How about a low-cost and efficient solid-state engine that coverts heat to electricity? Wouldn’t that be lapped up in an energy hungry world? Not only would these engines have no moving parts, they will not wear out, and would be infinitely reliable. They can enable electronic devices that recycle some of their own waste heat into electricity. In a computer, it could enable heat-powered computation, or, inversely, it could provide cooling.

We are not yet there but research is heading there.

Researchers who are studying a new magnetic effect that converts heat to electricity have discovered how to amplify it a thousand times over. Called the spin Seebeck effect, the spin of electrons creates a current in magnetic materials, which is detected as a voltage in an adjacent metal. Ohio State University researchers have figured out how to create a similar effect in a non-magnetic semiconductor while producing more electrical power.

The resulting voltages are admittedly tiny, but in this week's issue of the journal Nature, the researchers report boosting the amount of voltage produced per degree of temperature change inside the semiconductor from a few microvolts to a few millivolts -- a 1,000-fold increase in voltage, producing a 1-million-fold increase in power.

Just as light is made of particles called photons, heat, too, can be thought of the same way, and scientists have a similar-sounding name for heat particles: phonons.
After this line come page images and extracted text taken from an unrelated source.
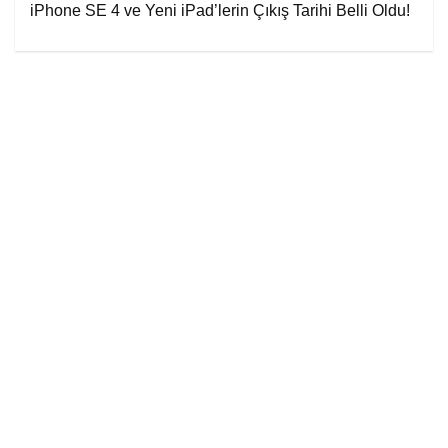
iPhone SE 4 ve Yeni iPad’lerin Çıkış Tarihi Belli Oldu!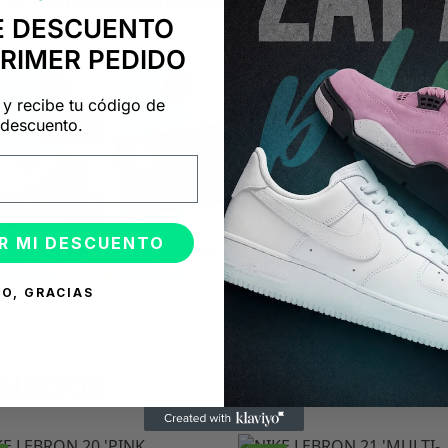
+14.000 PERSONAS CONFÍAN EN NOSOTRO
E DESCUENTO
"Consulta nuestras reseñas y compruébalo tú mismo"
PRIMER PEDIDO
 y recibe tu código de
descuento.
R MI DESCUENTO
O, GRACIAS
ONADOS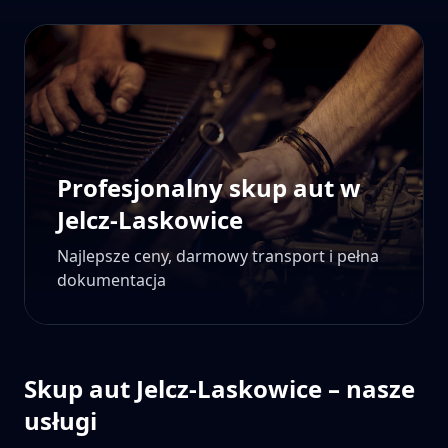
Profesjonalny skup aut w
Jelcz-Laskowice
Najlepsze ceny, darmowy transport i pełna
dokumentacja
Skup aut
Jelcz-Laskowice
– nasze
usługi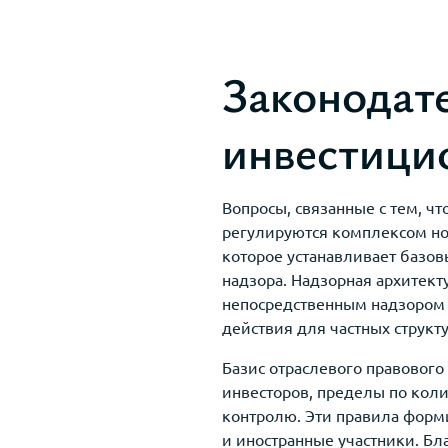
Законодате
инвестици
Вопросы, связанные с тем, ч
регулируются комплексом нор
которое устанавливает базо
надзора. Надзорная архитек
непосредственным надзором 
действия для частных структ
Базис отраслевого правовог
инвесторов, пределы по коли
контролю. Эти правила форми
и иностранные участники. Бл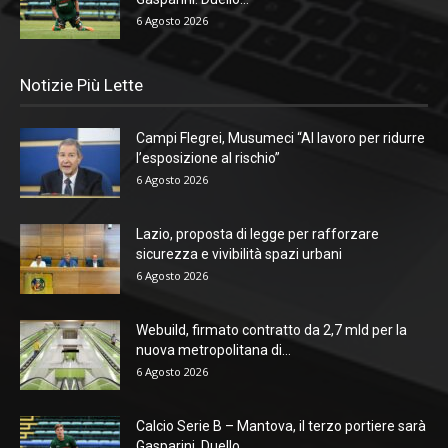
6 Agosto 2026
Notizie Più Lette
Campi Flegrei, Musumeci “Al lavoro per ridurre
l’esposizione al rischio”
6 Agosto 2026
Lazio, proposta di legge per rafforzare
sicurezza e vivibilità spazi urbani
6 Agosto 2026
Webuild, firmato contratto da 2,7 mld per la
nuova metropolitana di...
6 Agosto 2026
Calcio Serie B – Mantova, il terzo portiere sarà
Gasparini. Duello...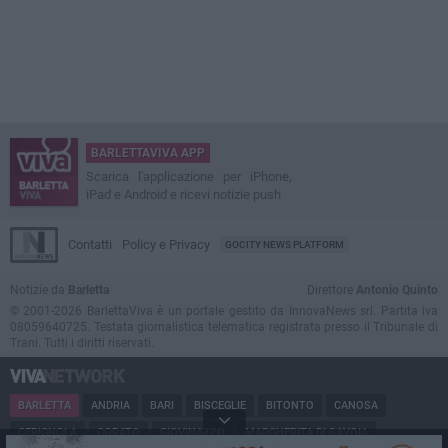
BARLETTAVIVA APP
Scarica l'applicazione per iPhone,
iPad e Android e ricevi notizie push
Contatti
Policy e Privacy
GOCITY NEWS PLATFORM
Notizie da
Barletta
Direttore
Antonio Quinto
© 2001-2026 BarlettaViva è un portale gestito da InnovaNews srl. Partita iva
08059640725. Testata giornalistica telematica registrata presso il Tribunale di
Trani. Tutti i diritti riservati.
BARLETTA
ANDRIA
BARI
BISCEGLIE
BITONTO
CANOSA
CERIGNOLA
CORATO
GIOVINAZZO
MARGHERITA DI SAVOIA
The researchers think that they were able to induce a powerful stream of phonons inside the semiconductor. The phonons then smashed into the electrons and knocked them forward, while the atoms in the semiconductor made the electrons spin as they streamed through the material.

There are drawbacks like requiring a low temperature and a high magnetic field as they worked on a non-magnetic material and had to cool surroundings to polarize the electrons. But newer materials may take the discovery further is the hope.